News   2024-05-19 18:46:26

Eric Bachmann is a songwriter and musician of three distinct voices, having guided Archers Of Loaf and Crooked Fingers, and now, on his second solo album, turning over a new page once again.

A decade after his first solo album, the spare, acoustic To The Races, and five years since the final Crooked Fingers album, Bachmann turns to the piano for a mellow but lyrically forceful batch of nine songs.

Bachmann’s latest solo album isn’t nearly as much a turn from Crooked Fingers as that project was from Archers Of Loaf, but neither is this latest shift merely a difference in arrangements. The piano, rather than guitar, is the most prominent instrument here, but in terms of songwriting, Bachmann is operating in another territory. The songs are raw, direct, and vulnerable, written with a wisdom that comes from accumulated experience—in his case, 25 years as a musician out on the road.

With its ringing piano chords and the gorgeous sweep of pedal steel guitar (courtesy of Jon Rauhouse), album opener “Belong To You” finds Bachmann singing in a more somber and weary tone than his raspy baritone typically carries.

The second track, “Mercy,” is one of the album’s clear highlights, a message to recognize what’s shared in all humanity. Alongside the steady stomp of drums and the doo-wop backing vocals, Bachmann sings of the pain, loss, and suffering that run through the world, and ends with a message to “Fill your heart with love and cherish what you can while you are here.”

“Masters Of The Deal” is the album’s most outward-looking song, telling the story of a mentally disabled man tried and ultimately executed in Texas in 2012. “The South is a ghost,” Bachmann sings, drawing a connection between that single case and the region’s troubled history.

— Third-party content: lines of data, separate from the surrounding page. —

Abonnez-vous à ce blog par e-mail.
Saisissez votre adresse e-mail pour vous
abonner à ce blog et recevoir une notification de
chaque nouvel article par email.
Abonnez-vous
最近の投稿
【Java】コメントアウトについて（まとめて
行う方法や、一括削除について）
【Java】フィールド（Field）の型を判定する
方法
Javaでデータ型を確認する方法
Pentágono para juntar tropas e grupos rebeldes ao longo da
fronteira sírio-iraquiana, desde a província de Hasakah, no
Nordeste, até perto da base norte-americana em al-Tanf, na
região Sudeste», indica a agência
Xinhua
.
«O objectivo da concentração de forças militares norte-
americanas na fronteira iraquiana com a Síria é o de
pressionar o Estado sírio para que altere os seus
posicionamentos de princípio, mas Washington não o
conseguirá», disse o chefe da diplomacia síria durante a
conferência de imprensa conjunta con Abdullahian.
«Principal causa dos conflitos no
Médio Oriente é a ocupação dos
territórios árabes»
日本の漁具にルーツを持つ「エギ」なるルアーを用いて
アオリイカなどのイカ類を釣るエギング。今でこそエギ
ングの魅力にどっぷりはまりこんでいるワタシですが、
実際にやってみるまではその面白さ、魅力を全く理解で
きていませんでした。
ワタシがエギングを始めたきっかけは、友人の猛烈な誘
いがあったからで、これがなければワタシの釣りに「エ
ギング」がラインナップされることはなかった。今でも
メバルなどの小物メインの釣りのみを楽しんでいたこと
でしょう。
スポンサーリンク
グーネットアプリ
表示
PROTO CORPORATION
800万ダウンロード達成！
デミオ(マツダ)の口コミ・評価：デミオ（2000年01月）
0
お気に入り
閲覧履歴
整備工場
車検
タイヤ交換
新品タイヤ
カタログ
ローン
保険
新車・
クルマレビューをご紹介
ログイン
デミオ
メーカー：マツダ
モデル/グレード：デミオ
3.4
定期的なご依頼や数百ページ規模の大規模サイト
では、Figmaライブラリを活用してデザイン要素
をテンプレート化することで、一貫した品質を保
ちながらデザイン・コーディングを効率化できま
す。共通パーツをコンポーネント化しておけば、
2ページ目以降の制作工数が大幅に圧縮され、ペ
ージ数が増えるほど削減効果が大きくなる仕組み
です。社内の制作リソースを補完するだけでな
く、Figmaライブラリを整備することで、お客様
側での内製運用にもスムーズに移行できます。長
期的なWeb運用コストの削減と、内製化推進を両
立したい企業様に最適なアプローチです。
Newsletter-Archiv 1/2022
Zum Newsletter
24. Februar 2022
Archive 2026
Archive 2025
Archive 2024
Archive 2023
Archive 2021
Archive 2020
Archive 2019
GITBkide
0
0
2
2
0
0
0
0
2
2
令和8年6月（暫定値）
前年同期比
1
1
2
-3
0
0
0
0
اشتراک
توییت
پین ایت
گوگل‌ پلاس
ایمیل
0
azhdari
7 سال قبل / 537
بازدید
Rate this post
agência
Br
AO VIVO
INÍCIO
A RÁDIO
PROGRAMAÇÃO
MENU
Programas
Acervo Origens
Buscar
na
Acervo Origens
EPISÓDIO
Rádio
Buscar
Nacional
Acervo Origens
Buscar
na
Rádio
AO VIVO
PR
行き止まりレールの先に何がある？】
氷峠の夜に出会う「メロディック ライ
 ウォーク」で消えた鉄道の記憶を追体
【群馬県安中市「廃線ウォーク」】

The album’s middle section jumps from “Dreaming,” a tender ballad focused on memory, with Bachmann singing about how the world looks like an open door to a child, to a jolt of sly levity in “Separation Fight,” an incongruously upbeat song in which Bachmann sings of agoraphobia and anxiety with a startled “Oh no!”

The highlight of the album’s back stretch is “Carolina,” the closest Bachmann gets to the sound of Crooked Fingers. Written by Liz Durrett, who has recorded and performed in the band, the tune is bursting with vocal harmony alongside a prominent electric guitar riff and driving beat.

Eric Bachmann is the most lyric-centered record of Bachmann’s career; it’s not as immediate as Archers Of Loaf or Crooked Fingers, but it isn’t built to be. The lasting impression is a deeply personal one, like the reflective calm after a long conversation full of hard-won lessons.